Can You Believe It's Magic?

summertime in Wisconsin is a season of many wonders

Mike Paulus, illustrated by Sarah Denis |

I know it’s summer – and not because some dumb calendar told me so. I know it’s summer because Wisconsin has passed through the rain of spring, softly enduring its time of blooming, emerging on the other side all lush and green.

We’ve got lush for days up in here. Green fields and trees branches heavy with their velvety leaves.

And I know it’s summer because here we are at the tail end of June, when Wisconsin gathers up all her beauty and all her lush-powered goodness and focuses all that sunshiny wholesomeness into her one, true purpose.

This purpose? To make me sweat like a grizzly bear wearing leather pants who just ate a large spaghetti dinner while slumped in a tin roofed shed built in the middle of shopping mall parking lot at high noon.

The bear is hot, is what I’m saying. The bear is hairy. And the bear sweats.

But summer opens up to me like a gentle flower in other ways, as well.

I hate sun block, and summer knows it. That’s why summer tries to burn my beautiful, pale skin every damn day, sunup to sundown. I can’t just leap out my front door and frolic down the bright sidewalk. No, no. First I must apply the Dread Lotion.

Listen, I wouldn’t trade my rickety hulking man arms for anything, but smearing sun block all over my forearms is not fun. It’s like smearing sunblock all over a really handsome dog. It takes many, many minutes of scrubbing just to penetrate the outer coat of fur. And when I’ve finally finished, my hands are slathered in greasy goo, so when I try to grab the bottle of sun block it shoots from my grip like a slimy missile and lands behind the toilet every single time.

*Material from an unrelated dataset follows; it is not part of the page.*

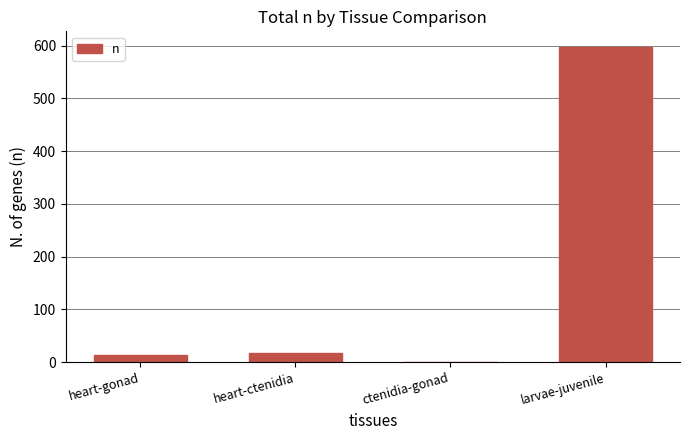

Which label corresponds to the largest value in the chart?

larvae-juvenile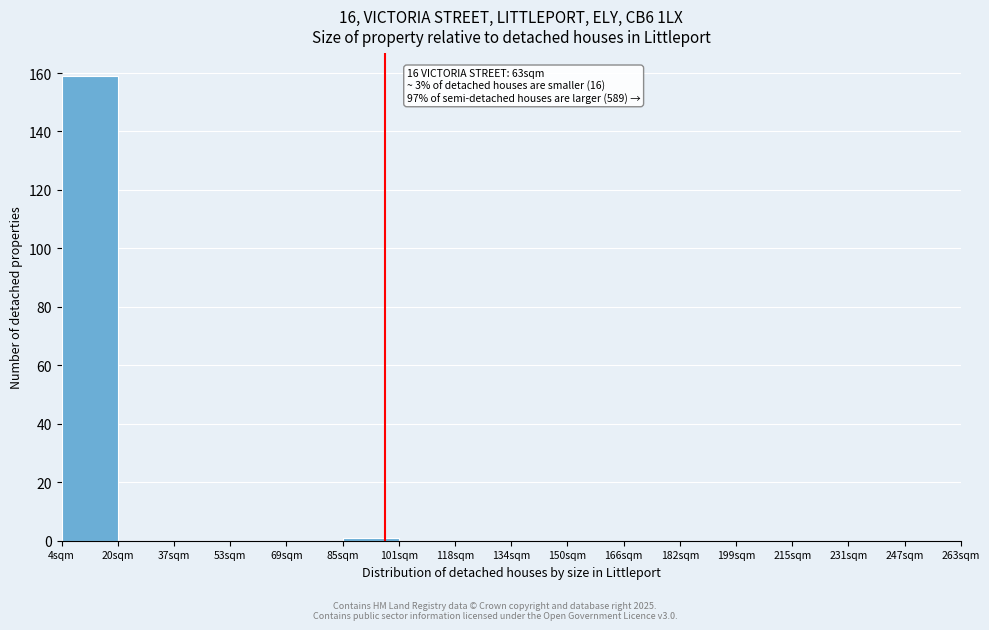

Reading right to left, what are all the values shown in this chart?

247sqm=0	231sqm=0	215sqm=0	199sqm=0	182sqm=0	166sqm=0	150sqm=0	134sqm=0	118sqm=0	101sqm=0	85sqm=1	69sqm=0	53sqm=0	37sqm=0	20sqm=0	4sqm=159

Thanks, summer. Keep up the good work.

I also know it’s summer because my wife asks me to go for walks with much greater frequency. Now, I know that I’ll enjoy these walks. I always do. My wife has a 100 percent success rate in suggesting activities I’ll like or even love, despite my many hesitations. So when she wants to get outside to stroll through the neighborhood, trailing after a billowing summer breeze as the sun sets and leaves behind a deep purple sky ... I get all grumpy and drag my feet like an enraged toddler leaving a toy store. 

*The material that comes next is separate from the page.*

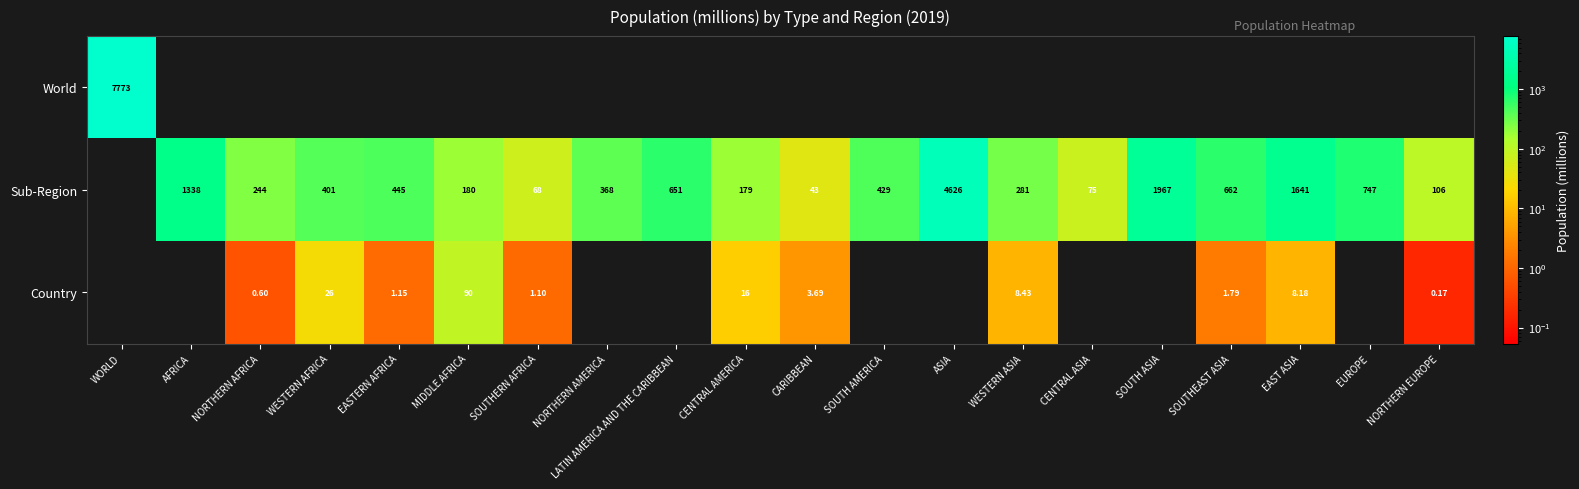

The value of Sub-Region at SOUTHERN AFRICA is 31.7. True or false?

False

But summer calls to her. And when it does, we answer. All of us.

And finally, I know it’s summer because once I’m finally walking down the sidewalk, holding my wife’s hand and trying to stumble along with her elegant strides, I see the fireflies. The sky grows dim and there they are, flittering along the edges of everything.

We love fireflies. Of course we do.

My kids will stop goofing around and stand silent, watching for the little dancing lights popping on and off here and there. By those lilacs. By that doorstep. Up in that tree.

They appear from behind some black curtain, showing themselves for only a moment or two before vanishing again. A tiny magic act.

Watch closely now ... poof.

We know how the trick works. It’s a chemical reaction in their bellies, causing a luminous reaction in our hearts – from where all the best magic comes.

It’s science. But science that’s as good as or better than magic. So why don’t we just call it magic? Let’s do it. Let’s call fireflies magic. We’ve studied them, we understand them, and we can explain them. But they’re still amazing, so we can call them magic if we want to, can’t we?

This is a magic of the most basic kind. A magic of the most hopeful kind. A small wonder, out there in the summer dark.

A little bit of light winking back at us.